Material for this task:
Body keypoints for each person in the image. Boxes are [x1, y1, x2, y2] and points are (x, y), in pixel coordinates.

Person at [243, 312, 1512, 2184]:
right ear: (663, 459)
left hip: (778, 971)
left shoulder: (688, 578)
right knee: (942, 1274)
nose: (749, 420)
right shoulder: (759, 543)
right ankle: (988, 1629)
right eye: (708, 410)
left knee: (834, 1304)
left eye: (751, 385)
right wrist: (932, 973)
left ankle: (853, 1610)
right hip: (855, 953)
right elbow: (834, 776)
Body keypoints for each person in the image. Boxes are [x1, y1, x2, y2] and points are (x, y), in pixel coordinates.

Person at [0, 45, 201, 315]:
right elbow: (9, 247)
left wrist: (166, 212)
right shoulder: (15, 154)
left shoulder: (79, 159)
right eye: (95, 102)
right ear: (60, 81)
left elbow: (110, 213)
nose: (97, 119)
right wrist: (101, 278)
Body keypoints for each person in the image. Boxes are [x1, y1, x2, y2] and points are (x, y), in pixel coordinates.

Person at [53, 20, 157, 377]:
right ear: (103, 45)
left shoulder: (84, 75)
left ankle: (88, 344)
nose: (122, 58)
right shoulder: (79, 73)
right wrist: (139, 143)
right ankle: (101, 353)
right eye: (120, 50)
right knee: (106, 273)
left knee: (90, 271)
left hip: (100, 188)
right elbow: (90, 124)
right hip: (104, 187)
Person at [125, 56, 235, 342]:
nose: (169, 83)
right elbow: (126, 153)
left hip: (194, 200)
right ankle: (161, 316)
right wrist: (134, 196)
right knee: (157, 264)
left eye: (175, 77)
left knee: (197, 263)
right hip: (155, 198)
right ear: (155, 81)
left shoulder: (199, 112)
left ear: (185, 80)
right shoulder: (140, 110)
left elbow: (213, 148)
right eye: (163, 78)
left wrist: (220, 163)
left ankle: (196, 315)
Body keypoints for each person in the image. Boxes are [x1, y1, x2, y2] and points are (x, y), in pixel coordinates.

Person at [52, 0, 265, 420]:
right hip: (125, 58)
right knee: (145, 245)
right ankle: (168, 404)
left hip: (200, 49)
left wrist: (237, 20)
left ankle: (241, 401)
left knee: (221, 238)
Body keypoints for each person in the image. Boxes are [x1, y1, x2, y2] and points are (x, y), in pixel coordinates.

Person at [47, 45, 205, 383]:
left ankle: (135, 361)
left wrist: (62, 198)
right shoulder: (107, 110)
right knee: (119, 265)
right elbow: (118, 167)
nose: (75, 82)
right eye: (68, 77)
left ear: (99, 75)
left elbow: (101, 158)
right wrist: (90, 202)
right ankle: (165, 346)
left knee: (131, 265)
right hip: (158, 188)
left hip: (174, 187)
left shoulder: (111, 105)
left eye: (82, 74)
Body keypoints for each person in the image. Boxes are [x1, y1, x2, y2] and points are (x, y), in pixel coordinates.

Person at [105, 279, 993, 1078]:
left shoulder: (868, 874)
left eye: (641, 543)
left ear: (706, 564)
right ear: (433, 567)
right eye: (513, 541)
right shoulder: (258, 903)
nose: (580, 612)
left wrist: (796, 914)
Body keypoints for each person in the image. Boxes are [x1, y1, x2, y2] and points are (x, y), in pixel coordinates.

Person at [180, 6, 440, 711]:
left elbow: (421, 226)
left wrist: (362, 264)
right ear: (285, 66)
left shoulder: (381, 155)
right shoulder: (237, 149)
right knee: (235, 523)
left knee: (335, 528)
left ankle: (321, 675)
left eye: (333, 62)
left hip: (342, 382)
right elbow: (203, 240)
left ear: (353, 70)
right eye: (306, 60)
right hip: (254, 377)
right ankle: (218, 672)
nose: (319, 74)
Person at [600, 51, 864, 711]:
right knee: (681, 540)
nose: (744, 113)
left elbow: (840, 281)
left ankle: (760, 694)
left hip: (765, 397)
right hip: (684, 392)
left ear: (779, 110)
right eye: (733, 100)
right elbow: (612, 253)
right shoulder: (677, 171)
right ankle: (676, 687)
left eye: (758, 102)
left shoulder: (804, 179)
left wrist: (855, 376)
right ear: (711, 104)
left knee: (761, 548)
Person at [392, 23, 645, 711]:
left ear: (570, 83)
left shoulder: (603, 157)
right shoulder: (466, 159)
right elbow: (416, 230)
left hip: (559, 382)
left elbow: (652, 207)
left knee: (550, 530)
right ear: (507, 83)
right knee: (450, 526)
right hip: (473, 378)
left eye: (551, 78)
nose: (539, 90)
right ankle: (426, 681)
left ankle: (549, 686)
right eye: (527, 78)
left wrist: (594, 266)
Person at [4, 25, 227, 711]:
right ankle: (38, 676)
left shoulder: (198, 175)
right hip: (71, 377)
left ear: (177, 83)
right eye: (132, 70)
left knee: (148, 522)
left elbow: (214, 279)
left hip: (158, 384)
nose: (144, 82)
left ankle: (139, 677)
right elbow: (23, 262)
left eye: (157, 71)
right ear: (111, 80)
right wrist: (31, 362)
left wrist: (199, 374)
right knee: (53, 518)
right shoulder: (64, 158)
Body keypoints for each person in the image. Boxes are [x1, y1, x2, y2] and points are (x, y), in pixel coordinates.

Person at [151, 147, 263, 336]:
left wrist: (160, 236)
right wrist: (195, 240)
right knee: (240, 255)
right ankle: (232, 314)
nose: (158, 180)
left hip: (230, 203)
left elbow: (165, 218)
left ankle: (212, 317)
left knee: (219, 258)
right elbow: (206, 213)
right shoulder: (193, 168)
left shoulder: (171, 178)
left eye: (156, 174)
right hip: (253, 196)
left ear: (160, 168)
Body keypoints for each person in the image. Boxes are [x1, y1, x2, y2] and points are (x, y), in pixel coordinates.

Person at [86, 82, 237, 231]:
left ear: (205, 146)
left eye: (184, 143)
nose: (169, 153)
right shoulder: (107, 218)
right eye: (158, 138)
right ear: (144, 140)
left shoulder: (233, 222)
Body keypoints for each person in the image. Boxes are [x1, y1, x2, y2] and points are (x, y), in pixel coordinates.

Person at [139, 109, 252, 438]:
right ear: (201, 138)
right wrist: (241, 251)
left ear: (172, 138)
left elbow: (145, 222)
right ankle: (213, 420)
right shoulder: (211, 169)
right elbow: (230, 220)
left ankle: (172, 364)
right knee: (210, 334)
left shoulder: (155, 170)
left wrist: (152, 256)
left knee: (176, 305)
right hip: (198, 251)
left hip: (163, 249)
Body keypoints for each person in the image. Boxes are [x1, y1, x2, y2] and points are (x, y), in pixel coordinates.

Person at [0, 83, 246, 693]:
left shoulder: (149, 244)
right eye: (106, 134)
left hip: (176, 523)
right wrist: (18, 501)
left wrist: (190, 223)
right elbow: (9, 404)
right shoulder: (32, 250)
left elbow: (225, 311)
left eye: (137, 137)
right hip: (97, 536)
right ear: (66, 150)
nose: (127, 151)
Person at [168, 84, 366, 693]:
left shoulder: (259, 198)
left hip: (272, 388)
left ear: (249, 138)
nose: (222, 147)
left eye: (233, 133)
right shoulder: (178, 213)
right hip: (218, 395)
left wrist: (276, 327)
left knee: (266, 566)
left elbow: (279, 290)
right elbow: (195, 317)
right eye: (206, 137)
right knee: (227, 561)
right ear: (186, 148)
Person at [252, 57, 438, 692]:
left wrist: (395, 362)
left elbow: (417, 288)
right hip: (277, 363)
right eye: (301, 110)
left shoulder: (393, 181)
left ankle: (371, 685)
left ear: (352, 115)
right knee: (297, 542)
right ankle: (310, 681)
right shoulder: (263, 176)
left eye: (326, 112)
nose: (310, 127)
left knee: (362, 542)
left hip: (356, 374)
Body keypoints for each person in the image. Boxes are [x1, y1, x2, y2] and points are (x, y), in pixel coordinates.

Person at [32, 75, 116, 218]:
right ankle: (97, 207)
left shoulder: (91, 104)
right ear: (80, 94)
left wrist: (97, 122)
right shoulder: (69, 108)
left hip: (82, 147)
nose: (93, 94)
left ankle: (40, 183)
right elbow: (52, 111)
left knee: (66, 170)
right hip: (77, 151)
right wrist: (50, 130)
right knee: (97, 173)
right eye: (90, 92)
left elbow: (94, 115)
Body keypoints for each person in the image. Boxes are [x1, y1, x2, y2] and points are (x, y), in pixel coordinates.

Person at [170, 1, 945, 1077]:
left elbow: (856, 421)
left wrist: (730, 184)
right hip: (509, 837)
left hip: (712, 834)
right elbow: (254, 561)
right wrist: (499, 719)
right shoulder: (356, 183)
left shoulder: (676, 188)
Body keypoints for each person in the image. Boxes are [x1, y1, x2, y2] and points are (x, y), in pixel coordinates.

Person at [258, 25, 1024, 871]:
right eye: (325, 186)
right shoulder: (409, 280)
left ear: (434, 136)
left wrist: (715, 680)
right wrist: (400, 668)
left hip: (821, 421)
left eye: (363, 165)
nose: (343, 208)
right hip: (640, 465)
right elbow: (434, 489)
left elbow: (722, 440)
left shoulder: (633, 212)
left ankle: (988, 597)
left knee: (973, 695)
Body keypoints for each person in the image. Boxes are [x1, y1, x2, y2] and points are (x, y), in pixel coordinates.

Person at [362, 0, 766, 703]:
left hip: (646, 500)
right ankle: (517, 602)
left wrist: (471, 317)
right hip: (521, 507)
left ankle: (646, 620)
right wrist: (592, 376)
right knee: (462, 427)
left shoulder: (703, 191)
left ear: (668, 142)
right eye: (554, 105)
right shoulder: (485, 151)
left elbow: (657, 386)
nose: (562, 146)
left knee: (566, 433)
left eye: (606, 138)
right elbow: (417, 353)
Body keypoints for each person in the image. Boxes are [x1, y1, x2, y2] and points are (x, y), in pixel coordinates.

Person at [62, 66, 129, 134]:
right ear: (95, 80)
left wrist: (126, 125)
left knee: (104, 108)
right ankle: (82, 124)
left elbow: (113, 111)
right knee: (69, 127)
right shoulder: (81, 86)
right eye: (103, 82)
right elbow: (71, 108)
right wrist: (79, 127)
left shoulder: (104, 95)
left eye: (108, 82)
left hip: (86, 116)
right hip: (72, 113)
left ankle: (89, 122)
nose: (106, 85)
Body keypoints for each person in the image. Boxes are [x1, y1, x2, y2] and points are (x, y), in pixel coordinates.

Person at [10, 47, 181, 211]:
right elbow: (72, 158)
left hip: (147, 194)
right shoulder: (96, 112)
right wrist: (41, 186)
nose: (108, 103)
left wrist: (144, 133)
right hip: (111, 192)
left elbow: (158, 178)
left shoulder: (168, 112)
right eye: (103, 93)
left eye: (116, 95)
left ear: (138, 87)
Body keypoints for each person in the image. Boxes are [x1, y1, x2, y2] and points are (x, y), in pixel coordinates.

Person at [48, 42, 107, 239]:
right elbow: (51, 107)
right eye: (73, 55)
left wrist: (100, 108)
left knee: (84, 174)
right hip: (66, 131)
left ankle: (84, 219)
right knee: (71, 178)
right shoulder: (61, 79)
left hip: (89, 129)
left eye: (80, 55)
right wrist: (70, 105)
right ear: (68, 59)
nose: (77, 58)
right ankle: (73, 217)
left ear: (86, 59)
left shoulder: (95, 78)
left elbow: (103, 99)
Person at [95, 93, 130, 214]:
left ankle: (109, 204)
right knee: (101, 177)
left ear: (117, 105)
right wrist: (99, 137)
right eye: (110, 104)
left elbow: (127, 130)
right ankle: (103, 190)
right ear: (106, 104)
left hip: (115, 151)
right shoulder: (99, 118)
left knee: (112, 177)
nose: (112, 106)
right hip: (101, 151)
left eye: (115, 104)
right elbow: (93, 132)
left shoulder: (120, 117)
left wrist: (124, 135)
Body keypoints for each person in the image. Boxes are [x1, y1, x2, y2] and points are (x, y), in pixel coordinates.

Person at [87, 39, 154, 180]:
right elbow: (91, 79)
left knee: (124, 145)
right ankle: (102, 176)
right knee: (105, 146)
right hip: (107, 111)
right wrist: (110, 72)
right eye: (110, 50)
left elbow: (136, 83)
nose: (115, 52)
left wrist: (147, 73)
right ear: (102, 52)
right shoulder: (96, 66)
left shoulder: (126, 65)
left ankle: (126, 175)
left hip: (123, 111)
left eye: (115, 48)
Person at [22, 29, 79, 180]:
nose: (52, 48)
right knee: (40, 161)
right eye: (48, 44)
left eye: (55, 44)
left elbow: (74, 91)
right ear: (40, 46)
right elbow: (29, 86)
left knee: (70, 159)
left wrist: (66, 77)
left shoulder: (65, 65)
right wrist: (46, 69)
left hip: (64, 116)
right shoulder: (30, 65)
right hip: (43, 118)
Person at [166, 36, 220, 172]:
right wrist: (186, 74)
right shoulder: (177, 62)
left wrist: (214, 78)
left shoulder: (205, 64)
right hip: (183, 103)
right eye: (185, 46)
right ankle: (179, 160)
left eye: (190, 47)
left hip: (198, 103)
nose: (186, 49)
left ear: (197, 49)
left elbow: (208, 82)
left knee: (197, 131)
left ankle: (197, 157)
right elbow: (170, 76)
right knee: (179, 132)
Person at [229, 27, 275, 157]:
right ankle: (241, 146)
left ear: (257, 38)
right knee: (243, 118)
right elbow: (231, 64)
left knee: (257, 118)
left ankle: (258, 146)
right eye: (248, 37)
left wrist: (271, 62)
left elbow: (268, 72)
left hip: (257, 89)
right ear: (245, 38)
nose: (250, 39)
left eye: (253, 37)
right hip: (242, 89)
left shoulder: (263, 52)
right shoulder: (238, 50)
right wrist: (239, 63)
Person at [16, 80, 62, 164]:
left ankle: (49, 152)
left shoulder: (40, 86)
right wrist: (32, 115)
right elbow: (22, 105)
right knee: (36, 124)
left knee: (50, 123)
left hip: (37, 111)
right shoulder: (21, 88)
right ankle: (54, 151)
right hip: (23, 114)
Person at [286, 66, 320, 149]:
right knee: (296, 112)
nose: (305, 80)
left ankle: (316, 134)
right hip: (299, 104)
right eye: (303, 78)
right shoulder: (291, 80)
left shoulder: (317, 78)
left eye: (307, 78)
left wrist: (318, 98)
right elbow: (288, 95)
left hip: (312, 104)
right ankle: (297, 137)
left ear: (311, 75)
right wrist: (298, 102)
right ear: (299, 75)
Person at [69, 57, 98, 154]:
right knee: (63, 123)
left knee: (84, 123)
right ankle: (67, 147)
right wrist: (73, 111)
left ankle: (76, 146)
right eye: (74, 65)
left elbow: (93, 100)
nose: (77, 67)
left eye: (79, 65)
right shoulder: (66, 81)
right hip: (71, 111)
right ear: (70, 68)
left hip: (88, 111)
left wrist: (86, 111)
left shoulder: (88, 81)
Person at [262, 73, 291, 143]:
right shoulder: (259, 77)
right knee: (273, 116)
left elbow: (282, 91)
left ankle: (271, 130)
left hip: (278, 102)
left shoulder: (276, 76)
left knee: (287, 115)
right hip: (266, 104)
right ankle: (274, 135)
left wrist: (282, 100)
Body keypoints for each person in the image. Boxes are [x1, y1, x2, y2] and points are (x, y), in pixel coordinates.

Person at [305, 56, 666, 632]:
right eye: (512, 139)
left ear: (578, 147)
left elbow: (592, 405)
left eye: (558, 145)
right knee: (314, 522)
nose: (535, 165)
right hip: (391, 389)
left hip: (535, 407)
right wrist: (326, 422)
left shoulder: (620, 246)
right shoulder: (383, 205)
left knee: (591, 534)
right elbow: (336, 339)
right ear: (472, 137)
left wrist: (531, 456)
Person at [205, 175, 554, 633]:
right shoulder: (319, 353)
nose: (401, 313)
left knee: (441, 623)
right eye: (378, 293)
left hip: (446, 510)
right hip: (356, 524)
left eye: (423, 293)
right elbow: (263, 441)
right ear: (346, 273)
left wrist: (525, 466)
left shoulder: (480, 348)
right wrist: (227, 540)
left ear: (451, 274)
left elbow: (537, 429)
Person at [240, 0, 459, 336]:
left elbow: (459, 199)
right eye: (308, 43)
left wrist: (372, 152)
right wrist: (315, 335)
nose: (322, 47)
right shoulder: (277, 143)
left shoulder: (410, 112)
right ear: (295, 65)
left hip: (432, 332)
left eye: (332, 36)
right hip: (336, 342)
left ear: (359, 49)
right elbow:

What this task involves: In the entries above, the lines between the one holding "right ankle: (38, 676)" and the one holding "right shoulder: (64, 158)", inclusive, are to be printed exactly as written, and those alone.

Answer section:
right ankle: (38, 676)
left shoulder: (198, 175)
right hip: (71, 377)
left ear: (177, 83)
right eye: (132, 70)
left knee: (148, 522)
left elbow: (214, 279)
left hip: (158, 384)
nose: (144, 82)
left ankle: (139, 677)
right elbow: (23, 262)
left eye: (157, 71)
right ear: (111, 80)
right wrist: (31, 362)
left wrist: (199, 374)
right knee: (53, 518)
right shoulder: (64, 158)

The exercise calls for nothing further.